Created 07-17-2022 09:48 PM
Hi everyone.
I am getting stale alerts every hr, if the last point of contact between Data nodes and Namenode is more than 30 s we get these alerts.
I am not able to find the root cause of this slowness, I have 32 cores system, but when this alert is generated in htop hdfs usage is more but not all cores are 100% utilized.
DataNode Health Summary
Created 07-18-2022 02:00 AM
Hello @KPG1 ,
The time taken to mark a datanode as stale is give by dfs.namenode.stale.datanode.interval, with a default of 30 seconds.
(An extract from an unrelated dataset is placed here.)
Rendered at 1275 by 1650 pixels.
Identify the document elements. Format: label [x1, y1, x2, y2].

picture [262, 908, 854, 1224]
If this is happening with a specific Datanode, you can check if there is any network issues between the Datanode and the Namenode or if the Datanode has any JVM pauses reported by checking the Datanode logs. As a bandaid, you can bump up the above parameter till the underlying problem is solved.
Created 07-18-2022 02:00 AM
Hello @KPG1 ,
The time taken to mark a datanode as stale is give by dfs.namenode.stale.datanode.interval, with a default of 30 seconds. If this is happening with a specific Datanode, you can check if there is any network issues between the Datanode and the Namenode or if the Datanode has any JVM pauses reported by checking the Datanode logs. As a bandaid, you can bump up the above parameter till the underlying problem is solved.